:: Source material ::
┌──

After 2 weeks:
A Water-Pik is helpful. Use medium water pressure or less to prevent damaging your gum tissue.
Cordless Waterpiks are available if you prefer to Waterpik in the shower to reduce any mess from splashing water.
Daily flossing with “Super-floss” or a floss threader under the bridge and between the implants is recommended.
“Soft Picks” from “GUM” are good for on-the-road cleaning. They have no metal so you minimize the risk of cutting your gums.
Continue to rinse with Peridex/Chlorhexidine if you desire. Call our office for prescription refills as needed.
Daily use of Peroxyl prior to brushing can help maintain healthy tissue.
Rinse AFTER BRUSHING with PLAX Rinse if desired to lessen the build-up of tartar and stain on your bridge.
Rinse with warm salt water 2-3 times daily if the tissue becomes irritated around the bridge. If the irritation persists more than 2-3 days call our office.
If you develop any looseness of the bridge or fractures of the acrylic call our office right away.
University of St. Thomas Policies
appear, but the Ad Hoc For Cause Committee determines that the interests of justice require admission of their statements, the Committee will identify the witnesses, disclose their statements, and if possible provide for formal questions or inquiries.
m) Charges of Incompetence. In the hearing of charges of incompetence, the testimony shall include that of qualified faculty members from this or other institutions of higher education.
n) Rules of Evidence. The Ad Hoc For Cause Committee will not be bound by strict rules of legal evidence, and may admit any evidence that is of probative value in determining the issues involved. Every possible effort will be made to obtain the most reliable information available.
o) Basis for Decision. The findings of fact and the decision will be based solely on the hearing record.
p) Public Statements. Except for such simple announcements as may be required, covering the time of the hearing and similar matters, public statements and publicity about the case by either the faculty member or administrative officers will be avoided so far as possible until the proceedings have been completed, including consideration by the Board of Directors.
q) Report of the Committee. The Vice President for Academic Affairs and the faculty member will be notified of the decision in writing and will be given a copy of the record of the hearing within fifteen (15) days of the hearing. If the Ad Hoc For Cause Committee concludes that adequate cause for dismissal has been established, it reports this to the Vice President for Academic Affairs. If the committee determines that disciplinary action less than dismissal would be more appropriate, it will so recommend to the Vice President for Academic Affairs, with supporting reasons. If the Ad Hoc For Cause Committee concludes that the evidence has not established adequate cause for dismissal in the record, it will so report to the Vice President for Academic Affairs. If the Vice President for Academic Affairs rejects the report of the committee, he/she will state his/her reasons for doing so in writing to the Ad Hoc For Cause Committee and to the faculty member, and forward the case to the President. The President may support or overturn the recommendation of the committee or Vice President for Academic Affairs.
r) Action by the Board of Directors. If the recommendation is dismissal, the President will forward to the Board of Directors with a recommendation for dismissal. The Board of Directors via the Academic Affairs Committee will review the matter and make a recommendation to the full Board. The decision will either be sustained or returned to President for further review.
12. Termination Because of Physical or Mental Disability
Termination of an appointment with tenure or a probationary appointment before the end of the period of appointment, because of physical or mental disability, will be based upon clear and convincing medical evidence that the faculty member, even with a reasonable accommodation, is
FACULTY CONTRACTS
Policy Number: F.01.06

└──

:: Work instruction ::
Word for word, restate the lines of the data above that fall between the line holding "o) Basis for" and the line holding "q) Report of", inclusive, and no other lines.

:: Written answer ::
o) Basis for Decision. The findings of fact and the decision will be based solely on the hearing record.
p) Public Statements. Except for such simple announcements as may be required, covering the time of the hearing and similar matters, public statements and publicity about the case by either the faculty member or administrative officers will be avoided so far as possible until the proceedings have been completed, including consideration by the Board of Directors.
q) Report of the Committee. The Vice President for Academic Affairs and the faculty member will be notified of the decision in writing and will be given a copy of the record of the hearing within fifteen (15) days of the hearing. If the Ad Hoc For Cause Committee concludes that adequate cause for dismissal has been established, it reports this to the Vice President for Academic Affairs. If the committee determines that disciplinary action less than dismissal would be more appropriate, it will so recommend to the Vice President for Academic Affairs, with supporting reasons. If the Ad Hoc For Cause Committee concludes that the evidence has not established adequate cause for dismissal in the record, it will so report to the Vice President for Academic Affairs. If the Vice President for Academic Affairs rejects the report of the committee, he/she will state his/her reasons for doing so in writing to the Ad Hoc For Cause Committee and to the faculty member, and forward the case to the President. The President may support or overturn the recommendation of the committee or Vice President for Academic Affairs.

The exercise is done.